§ **WHAT IS REQUIRED**
In the text about God's creative WORD, what does rabbinic teaching say the WORD God spoke did?

§ **TEXT SEGMENT**
********

This series is related to a spiritual call (started in the early 90s) for me to walk a bridge—from the Judaic camp reaching out to the Messianic/Christian camp and then vice versa—crisscrossing it, realizing and later sharing who and what the real bridge is. Walk with me to discover God’s revelations and passionate plan for our souls.

 

© desireofmysoul.faith (.com & .org) & SoulBreaths.com. All rights reserved.

 

SUGGEST READING THIS FIRST: Beginnings within Beginnings [Part 1] and Beginnings within Beginnings [Part 2]

 

READING TIME: 4 MINUTES

 

From page one of the Bible, God is on the move. His love revealed. He speaks forth creation for the sake of His redemption story . . . for a humanity yet to be created.

 

A humanity who will rebel against His ways, refuse to surrender to Him, and recant their promises to Him.

 

And yet, His mercies endure forever. His love, the motivating factor in all that He does.

 

With a WORD, God created His story, this dimension, space, order, time, this beginning within a beginning. This beginning that is unfolding, contracting, stretching out and beginning again. Our sovereign God who loves to create . . . who desires to continually bring forth new things in line with His purpose and holy desire.

 

Rabbinic teaching says that the WORD God spoke did the actual creation. That same Jewish sentiment echoes throughout the pages of the New Testament—with the rest of the story revealed.

 

Because this WORD came forth from WITHIN God, embodying and performing both the creative process and the world’s REDEMPTIVE process.

 
 

By the word of the Lord the heavens were made,

and by the breath of his mouth all their host.

He gathers the waters of the sea as a heap;

he puts the deeps in storehouses.

Let all the earth fear the Lord;

let all the inhabitants of the world stand in awe of him!

For he spoke, and it came to be;

he commanded, and it stood firm.

Psalm 33:6-9

 
 

By faith we understand that the universe was created

by the word of God,

so that what is seen was not made out of things that are visible.

—Hebrews 11:3

 
 

In [the] beginning was the Word, and the Word was with God, and the Word was God. He was in the beginning with God. All things came into being through Him, and apart from Him not even one thing came into being that has come into being.

—John 1:1-3

 
 

But who or what is this WORD that “came from the Father”? And since creation is part and parcel of God’s redemption story, what part does this WORD play?

 

Let’s continue strolling both sides of the bridge to discover God’s mystery and riches in the WORD, in the one whom all the treasures of wisdom and knowledge are hidden.

 
 

 
 

WALK WITH ME: AND HE SPOKE

 

Just so we’re clear. We’re not talking about some mere vocabulary word used in the creation process—or even some everyday Joe who was a decent guy who God used down here to do the redemption part of the work.

 

Uh-uh. We’re talking about God Himself bringing forth from within Himself—the essence of Himself manifested in the WORD.

********

§ **SOURCE DATA**
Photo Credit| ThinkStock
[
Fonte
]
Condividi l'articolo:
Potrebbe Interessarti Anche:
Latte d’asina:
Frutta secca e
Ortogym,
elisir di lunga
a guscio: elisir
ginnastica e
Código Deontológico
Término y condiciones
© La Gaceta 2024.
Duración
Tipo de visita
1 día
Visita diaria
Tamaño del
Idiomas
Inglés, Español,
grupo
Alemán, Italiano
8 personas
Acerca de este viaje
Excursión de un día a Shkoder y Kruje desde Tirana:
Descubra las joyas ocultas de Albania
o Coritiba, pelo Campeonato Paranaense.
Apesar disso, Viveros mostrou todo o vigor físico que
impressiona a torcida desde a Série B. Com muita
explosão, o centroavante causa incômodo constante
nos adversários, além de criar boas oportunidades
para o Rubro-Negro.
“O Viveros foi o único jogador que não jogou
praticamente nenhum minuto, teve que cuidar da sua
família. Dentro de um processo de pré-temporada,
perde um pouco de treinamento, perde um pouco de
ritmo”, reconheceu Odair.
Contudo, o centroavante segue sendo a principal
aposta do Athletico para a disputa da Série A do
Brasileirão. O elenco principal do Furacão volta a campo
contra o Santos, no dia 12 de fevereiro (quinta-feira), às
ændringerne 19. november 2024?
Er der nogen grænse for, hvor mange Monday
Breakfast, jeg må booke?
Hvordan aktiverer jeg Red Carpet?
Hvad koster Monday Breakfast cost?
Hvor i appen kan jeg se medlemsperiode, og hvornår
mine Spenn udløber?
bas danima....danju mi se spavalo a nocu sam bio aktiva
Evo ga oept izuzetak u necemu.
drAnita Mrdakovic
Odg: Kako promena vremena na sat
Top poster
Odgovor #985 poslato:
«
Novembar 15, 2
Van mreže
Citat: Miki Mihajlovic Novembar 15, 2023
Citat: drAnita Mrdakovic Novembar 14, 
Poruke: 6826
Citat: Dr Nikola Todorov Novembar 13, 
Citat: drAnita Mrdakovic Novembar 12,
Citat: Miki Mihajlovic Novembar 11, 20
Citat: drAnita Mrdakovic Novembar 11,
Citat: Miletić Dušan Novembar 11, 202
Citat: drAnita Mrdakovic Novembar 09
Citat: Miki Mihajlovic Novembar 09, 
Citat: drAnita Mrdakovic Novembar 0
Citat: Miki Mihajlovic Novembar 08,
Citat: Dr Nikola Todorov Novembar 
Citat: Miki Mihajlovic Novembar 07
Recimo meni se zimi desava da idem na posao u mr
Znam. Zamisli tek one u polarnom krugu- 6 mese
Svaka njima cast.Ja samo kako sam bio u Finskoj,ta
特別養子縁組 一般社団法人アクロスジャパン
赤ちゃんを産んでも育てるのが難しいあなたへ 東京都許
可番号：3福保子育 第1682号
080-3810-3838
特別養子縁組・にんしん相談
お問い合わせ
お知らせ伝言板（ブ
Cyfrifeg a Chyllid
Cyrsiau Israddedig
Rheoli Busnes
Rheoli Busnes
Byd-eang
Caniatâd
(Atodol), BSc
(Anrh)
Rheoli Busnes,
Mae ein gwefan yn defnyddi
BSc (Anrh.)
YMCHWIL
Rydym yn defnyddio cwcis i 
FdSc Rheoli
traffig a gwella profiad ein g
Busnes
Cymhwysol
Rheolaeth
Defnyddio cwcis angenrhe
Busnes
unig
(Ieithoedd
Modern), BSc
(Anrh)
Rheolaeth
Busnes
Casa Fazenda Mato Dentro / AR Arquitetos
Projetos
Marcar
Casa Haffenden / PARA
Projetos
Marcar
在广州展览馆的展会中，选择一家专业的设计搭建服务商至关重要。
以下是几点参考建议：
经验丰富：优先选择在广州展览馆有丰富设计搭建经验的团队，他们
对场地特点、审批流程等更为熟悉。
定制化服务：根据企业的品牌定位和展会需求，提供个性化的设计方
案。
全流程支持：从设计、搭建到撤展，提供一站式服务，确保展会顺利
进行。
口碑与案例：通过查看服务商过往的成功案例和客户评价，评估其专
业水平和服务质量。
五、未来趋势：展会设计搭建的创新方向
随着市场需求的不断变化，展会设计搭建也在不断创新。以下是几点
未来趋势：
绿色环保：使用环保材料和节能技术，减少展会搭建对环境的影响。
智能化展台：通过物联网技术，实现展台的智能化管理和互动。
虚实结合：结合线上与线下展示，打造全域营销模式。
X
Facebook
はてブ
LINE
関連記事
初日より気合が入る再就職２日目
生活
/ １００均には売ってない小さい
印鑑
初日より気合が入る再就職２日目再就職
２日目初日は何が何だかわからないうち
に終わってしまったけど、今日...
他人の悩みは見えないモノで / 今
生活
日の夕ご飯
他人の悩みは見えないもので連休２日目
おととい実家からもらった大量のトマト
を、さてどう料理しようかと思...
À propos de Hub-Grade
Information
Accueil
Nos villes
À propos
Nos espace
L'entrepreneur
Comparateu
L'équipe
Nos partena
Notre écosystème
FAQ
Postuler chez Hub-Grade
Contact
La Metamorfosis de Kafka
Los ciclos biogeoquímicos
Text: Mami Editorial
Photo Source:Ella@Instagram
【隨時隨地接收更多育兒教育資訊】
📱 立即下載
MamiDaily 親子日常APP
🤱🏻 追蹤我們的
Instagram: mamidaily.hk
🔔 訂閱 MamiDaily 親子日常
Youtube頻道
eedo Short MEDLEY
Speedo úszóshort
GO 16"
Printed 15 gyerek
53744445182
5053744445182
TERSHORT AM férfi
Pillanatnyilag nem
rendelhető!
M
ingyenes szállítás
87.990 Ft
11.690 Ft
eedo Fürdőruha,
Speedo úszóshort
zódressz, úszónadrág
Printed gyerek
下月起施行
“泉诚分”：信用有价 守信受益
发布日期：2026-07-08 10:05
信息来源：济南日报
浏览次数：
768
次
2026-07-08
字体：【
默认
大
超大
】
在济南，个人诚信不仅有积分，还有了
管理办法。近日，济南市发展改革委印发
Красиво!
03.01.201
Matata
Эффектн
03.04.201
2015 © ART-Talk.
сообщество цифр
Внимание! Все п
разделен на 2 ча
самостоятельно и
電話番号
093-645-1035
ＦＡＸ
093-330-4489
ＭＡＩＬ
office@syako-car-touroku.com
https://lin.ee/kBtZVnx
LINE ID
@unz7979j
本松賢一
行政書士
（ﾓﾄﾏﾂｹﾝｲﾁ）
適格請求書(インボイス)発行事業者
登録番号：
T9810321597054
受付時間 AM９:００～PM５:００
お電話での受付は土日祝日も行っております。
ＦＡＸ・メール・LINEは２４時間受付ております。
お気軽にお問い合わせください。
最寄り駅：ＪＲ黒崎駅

********

§ **SOLUTION TO THIS PROBLEM**
It did the actual creation.